Enunciado
Pode voltar a escrever, do excerto sobre governance nas empresas, tudo desde "Acaba por ter" até "e ninguém verifica.", atualizando "fiabilidade" para "credibilidade"?
== Excerto
Mais uma vez é importante tendo em conta a dificuldade de reter talentos…
Exatamente. E quando estamos a falar de governance já estamos a falar de ética e transparência naquilo que é a gestão das próprias empresas. Hoje em dia, cada vez mais, as empresas são reconhecidas e distinguidas pela forma ética como fazem a gestão dos seus negócios, até para captar investidores e para, acima de tudo, demonstrarem uma grande transparência na informação que partilham. Isto significa que as empresas devem ter regras muito rígidas de compliance, por exemplo, em relação a situações de corrupção. E devem também refletir de que forma é que podem evitar que essas situações ocorram nas empresas. A parte de governance é muito importante no sentido de trazer maior robustez às empresas para que tenham este tipo de comportamentos e sejam beneficiadas por terem este tipo de comportamentos. Qual o papel do contabilista? Pode trazer fiabilidade a esta informação. Os contabilistas e os auditores. Porque até agora, quem trata desta informação são os órgãos de gestão e embora possam ter auditorias, por exemplo, ambientais que possam reforçar aquilo que é informação que transmitem para o exterior, ninguém valida essa informação. E o que é importante é termos profissionais independentes, que já validam a informação financeira, a validarem também a não financeira.
Acaba por ter um papel reforçado?
Reforçado e até pode trazer fiabilidade. Uma empresa pode ser altamente prejudicial ao meio ambiente e a todo o meio que a envolve e relatar que cumpre os requisitos todos, como também pode dizer que está preocupada e que assume todos os compromissos e não o fazer e ninguém verifica.
====
== Listagem fornecida
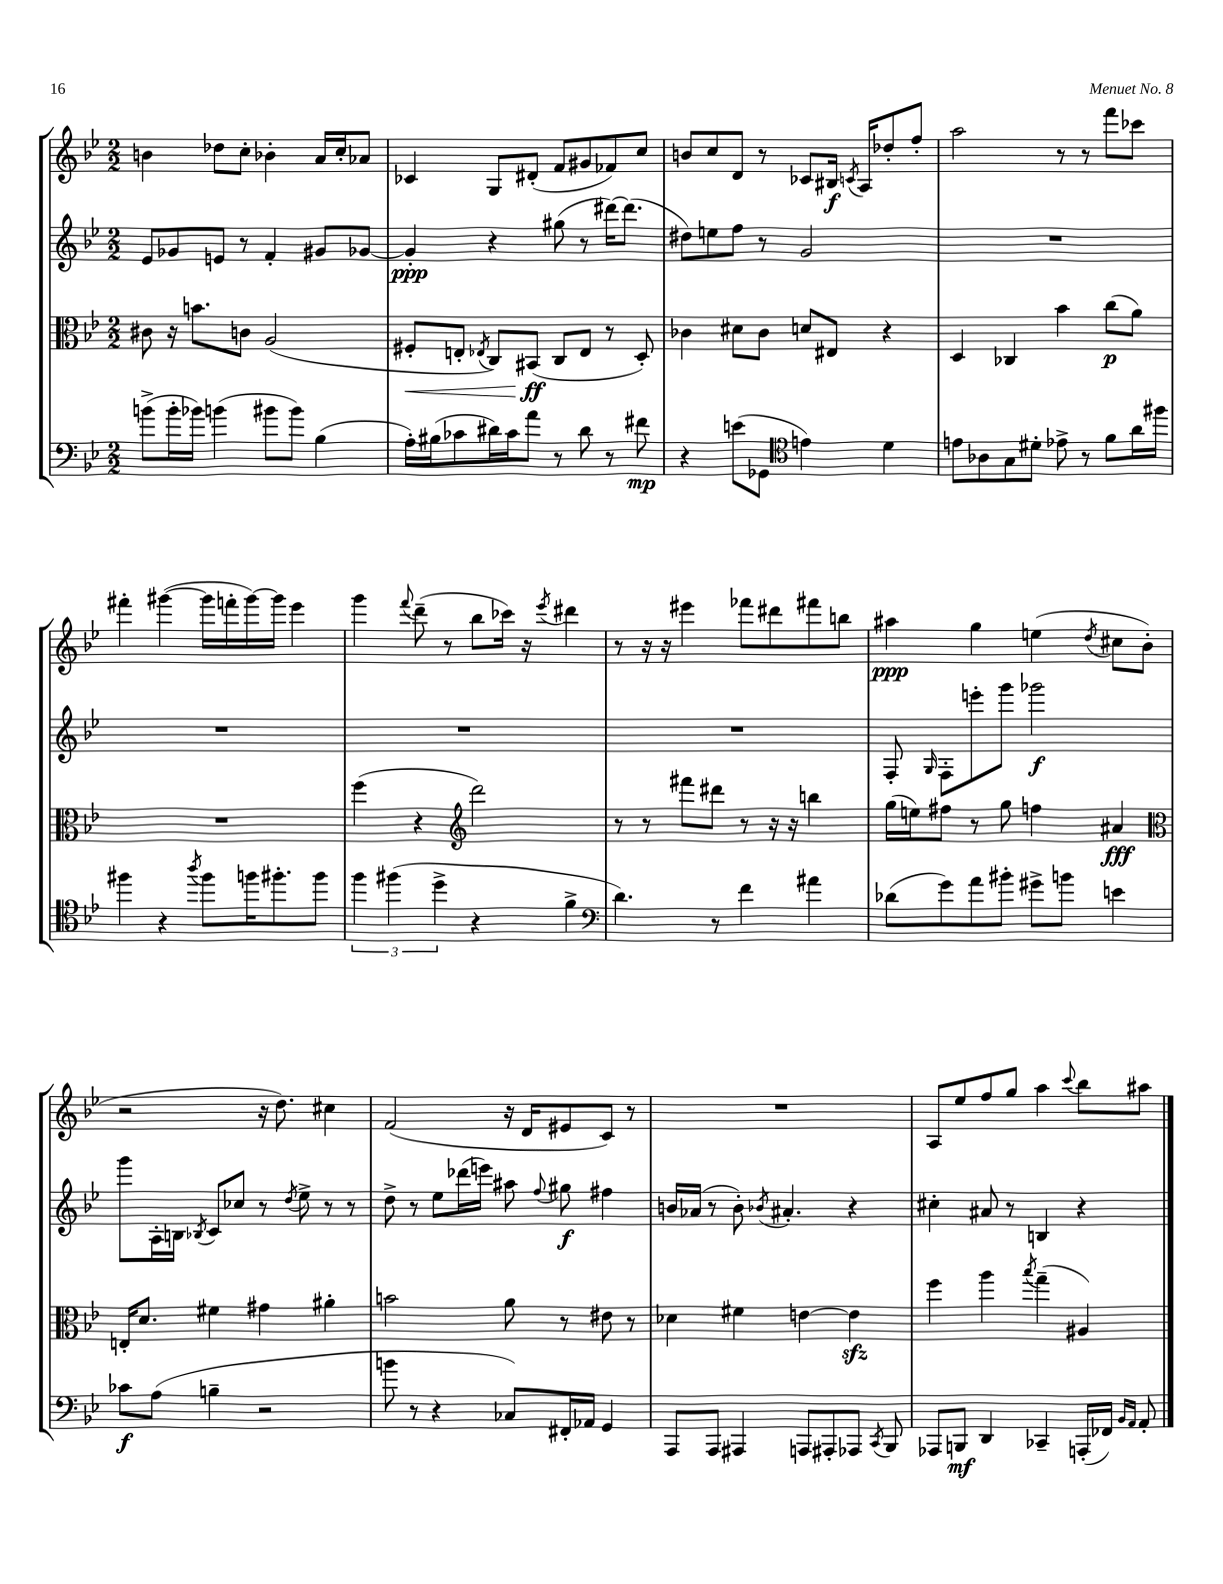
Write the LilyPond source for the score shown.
====
== Listagem fornecida
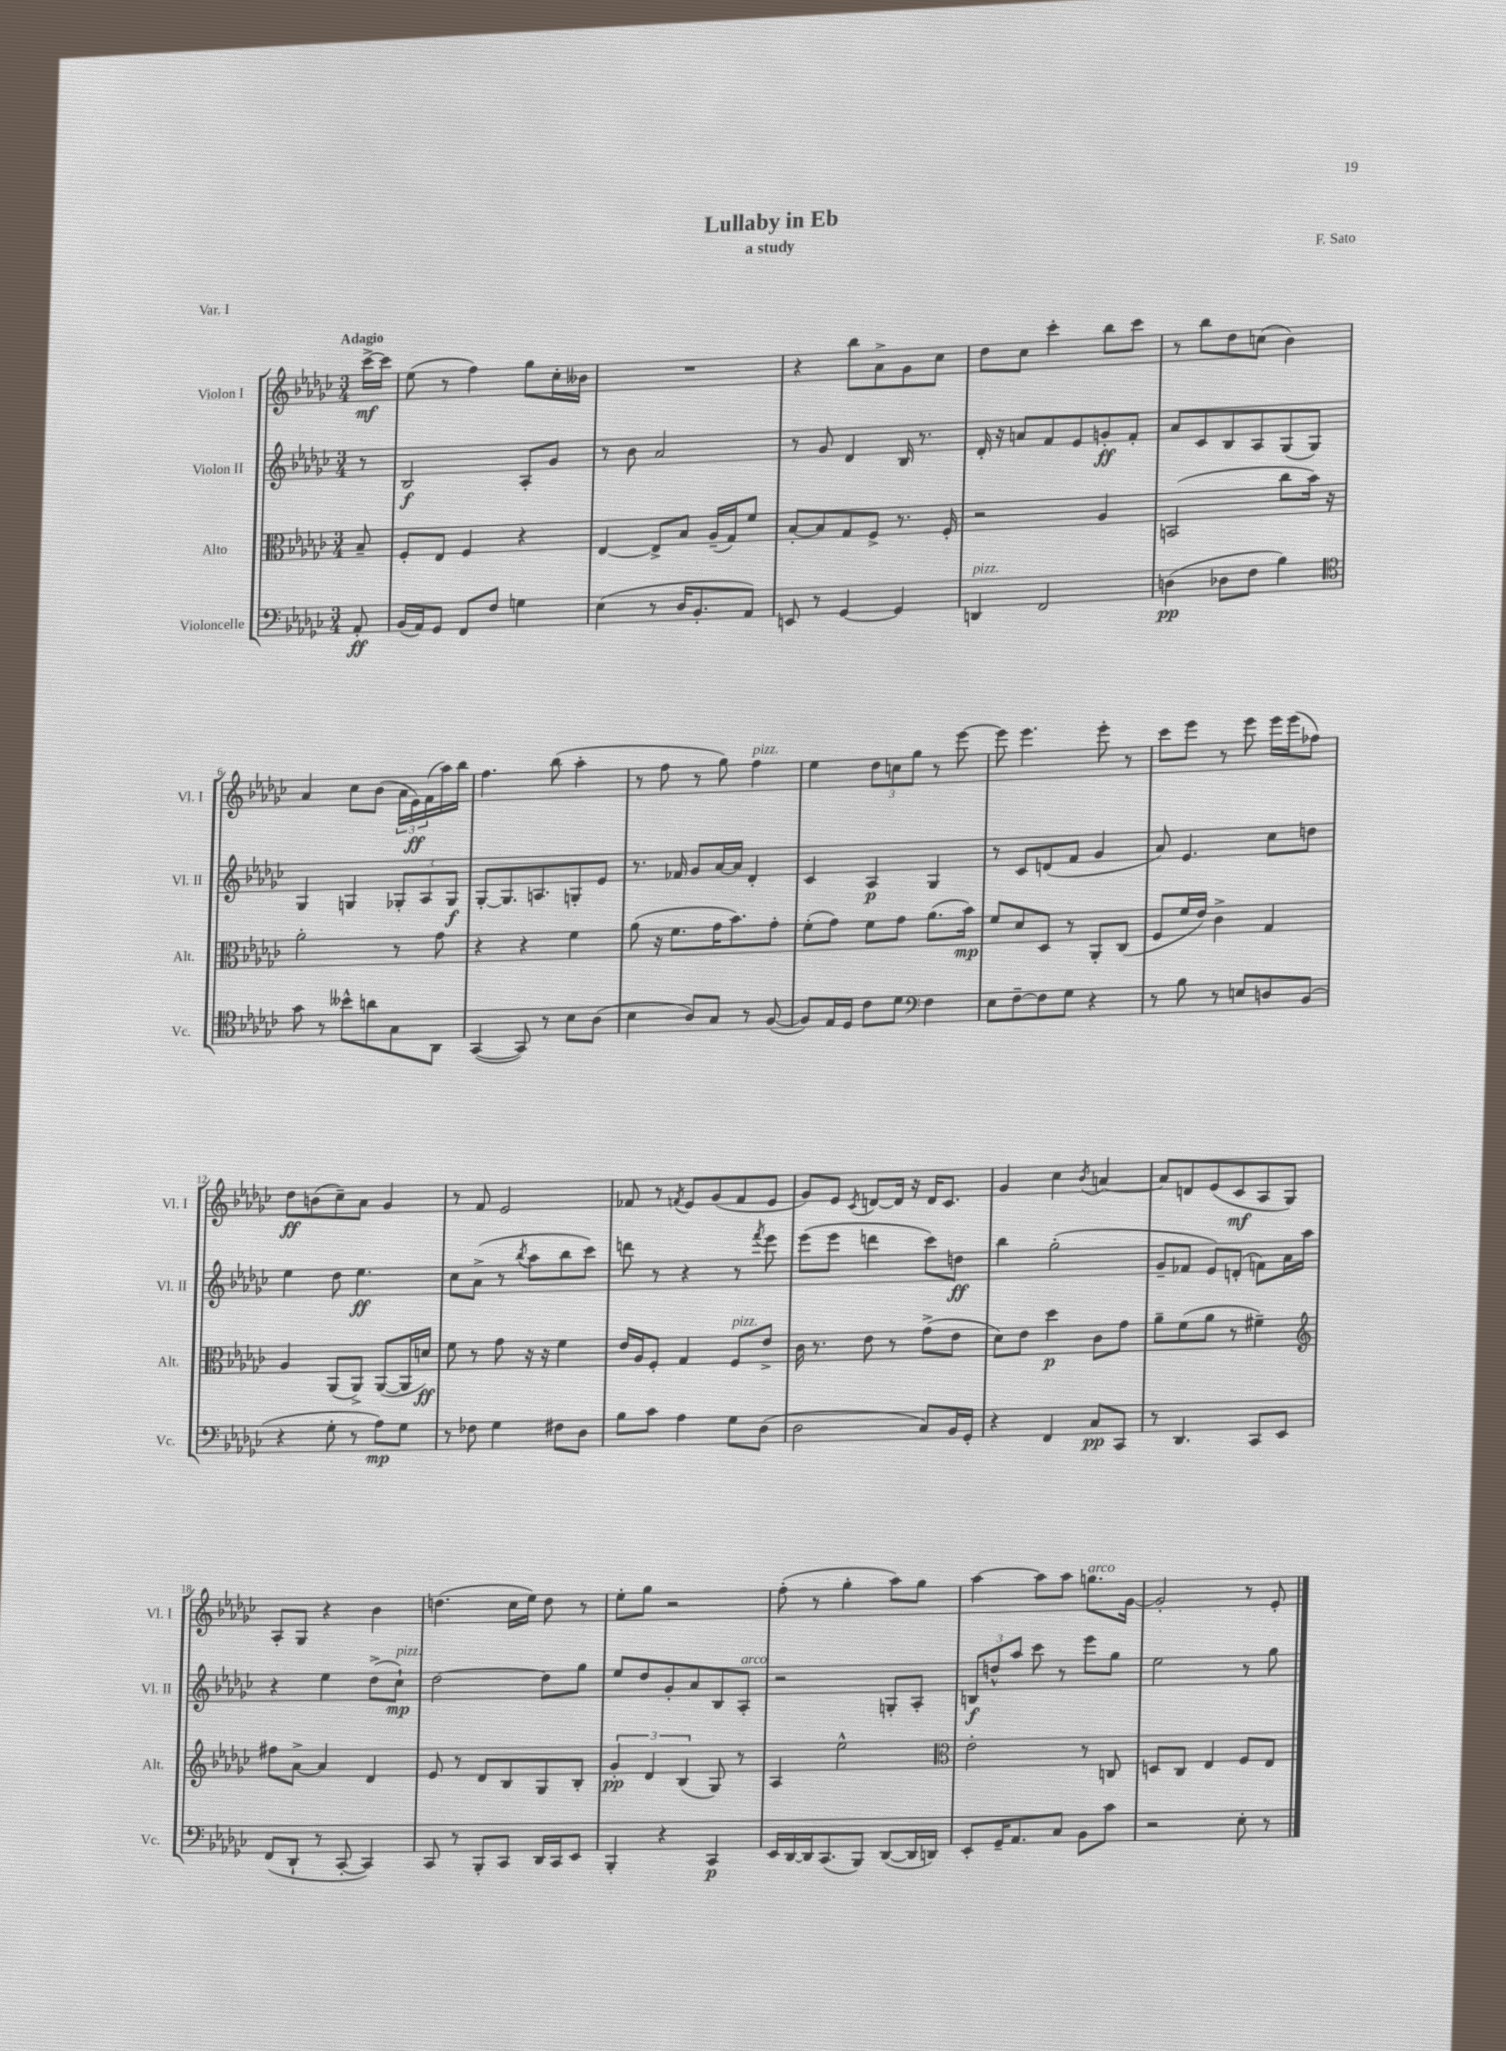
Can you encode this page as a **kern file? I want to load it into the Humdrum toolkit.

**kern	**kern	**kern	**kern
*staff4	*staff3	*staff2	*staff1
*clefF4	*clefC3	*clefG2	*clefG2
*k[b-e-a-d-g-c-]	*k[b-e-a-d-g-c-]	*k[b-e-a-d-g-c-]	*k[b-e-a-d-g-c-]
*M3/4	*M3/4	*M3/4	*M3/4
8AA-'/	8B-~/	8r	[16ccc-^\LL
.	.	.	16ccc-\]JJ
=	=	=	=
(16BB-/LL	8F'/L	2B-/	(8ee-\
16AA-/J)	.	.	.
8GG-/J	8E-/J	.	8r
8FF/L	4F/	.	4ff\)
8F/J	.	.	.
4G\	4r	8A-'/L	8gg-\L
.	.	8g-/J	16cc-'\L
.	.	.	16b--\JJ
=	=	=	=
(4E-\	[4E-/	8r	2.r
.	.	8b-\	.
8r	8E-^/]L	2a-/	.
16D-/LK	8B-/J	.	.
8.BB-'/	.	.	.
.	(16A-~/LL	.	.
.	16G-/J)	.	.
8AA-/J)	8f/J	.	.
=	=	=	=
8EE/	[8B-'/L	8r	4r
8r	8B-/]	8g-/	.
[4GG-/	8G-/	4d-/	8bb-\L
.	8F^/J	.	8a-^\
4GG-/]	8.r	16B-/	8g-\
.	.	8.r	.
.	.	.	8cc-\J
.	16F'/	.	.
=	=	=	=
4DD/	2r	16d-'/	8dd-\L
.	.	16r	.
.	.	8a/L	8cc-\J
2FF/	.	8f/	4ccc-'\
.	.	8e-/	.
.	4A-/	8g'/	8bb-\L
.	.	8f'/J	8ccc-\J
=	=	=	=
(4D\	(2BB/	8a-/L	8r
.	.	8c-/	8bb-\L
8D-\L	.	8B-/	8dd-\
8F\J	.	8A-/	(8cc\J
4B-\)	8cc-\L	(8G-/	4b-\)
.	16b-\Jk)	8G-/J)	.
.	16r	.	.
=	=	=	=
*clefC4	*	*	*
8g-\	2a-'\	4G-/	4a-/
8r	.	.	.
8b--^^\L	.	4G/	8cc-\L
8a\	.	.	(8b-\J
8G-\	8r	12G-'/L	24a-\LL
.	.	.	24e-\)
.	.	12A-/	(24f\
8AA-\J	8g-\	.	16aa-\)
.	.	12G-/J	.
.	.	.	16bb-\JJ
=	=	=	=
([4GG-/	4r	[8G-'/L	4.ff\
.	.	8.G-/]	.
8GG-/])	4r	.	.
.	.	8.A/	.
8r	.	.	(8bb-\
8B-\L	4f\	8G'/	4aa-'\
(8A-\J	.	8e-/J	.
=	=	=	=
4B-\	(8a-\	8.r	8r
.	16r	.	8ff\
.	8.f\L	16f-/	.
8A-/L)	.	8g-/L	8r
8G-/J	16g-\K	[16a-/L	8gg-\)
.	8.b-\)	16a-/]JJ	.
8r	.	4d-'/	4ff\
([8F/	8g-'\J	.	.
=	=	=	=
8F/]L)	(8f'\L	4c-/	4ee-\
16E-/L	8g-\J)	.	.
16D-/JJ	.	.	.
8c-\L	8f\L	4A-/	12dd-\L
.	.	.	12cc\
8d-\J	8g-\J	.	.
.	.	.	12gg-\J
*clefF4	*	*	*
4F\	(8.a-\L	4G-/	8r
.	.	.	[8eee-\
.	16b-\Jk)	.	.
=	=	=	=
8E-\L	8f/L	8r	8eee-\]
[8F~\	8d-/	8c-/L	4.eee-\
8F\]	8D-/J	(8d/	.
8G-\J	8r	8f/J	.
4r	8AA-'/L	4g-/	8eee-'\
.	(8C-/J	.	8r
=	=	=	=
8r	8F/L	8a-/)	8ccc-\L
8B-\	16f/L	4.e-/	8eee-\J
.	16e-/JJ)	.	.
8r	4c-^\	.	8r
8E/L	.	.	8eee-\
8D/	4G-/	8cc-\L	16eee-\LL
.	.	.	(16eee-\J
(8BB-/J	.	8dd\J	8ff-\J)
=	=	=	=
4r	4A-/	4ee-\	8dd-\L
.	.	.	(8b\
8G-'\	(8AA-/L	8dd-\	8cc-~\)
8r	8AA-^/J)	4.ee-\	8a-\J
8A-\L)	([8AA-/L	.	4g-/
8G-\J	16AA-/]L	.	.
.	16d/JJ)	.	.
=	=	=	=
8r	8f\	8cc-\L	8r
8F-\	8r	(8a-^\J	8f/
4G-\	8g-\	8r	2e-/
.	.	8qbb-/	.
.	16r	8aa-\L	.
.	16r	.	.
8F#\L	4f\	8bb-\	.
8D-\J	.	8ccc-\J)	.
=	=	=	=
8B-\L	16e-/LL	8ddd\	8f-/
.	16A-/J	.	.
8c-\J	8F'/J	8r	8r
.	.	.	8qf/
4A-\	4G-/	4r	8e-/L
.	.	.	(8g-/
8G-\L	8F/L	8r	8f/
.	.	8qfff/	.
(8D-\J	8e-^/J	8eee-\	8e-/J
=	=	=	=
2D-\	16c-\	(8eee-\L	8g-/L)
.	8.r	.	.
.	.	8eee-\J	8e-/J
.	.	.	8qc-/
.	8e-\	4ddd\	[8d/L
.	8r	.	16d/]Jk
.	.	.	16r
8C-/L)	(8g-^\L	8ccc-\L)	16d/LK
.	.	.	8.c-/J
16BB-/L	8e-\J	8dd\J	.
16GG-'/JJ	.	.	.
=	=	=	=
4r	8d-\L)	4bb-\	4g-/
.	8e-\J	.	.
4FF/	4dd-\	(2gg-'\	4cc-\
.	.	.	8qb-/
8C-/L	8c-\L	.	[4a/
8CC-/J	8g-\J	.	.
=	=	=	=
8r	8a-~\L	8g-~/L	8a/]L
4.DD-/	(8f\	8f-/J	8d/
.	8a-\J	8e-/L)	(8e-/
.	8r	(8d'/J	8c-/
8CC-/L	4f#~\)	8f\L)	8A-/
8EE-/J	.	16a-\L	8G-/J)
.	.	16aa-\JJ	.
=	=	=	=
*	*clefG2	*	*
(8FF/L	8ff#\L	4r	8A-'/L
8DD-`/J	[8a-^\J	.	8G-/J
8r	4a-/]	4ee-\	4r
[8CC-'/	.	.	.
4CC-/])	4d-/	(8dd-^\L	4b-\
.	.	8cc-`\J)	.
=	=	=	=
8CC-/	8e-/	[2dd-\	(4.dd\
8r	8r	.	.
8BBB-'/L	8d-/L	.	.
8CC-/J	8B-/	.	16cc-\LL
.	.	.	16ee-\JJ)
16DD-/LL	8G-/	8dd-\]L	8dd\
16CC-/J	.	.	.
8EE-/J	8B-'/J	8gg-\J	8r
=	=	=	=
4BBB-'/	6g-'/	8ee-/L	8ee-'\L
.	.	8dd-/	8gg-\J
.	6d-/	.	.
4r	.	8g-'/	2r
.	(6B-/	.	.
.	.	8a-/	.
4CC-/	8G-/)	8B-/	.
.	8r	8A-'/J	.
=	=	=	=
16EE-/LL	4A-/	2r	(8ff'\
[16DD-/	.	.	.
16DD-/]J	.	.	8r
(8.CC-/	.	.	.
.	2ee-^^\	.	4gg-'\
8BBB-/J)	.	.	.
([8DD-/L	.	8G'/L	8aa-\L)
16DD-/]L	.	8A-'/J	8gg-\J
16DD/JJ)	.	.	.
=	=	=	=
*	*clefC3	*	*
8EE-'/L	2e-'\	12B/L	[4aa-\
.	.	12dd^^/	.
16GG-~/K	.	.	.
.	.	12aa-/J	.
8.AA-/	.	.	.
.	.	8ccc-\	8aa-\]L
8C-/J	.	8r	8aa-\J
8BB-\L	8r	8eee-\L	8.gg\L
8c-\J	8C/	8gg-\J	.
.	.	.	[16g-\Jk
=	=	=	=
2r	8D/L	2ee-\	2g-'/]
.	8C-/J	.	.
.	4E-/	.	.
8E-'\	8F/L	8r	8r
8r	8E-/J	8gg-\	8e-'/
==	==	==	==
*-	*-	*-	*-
====
Resolução
Acaba por ter um papel reforçado?
Reforçado e até pode trazer credibilidade. Uma empresa pode ser altamente prejudicial ao meio ambiente e a todo o meio que a envolve e relatar que cumpre os requisitos todos, como também pode dizer que está preocupada e que assume todos os compromissos e não o fazer e ninguém verifica.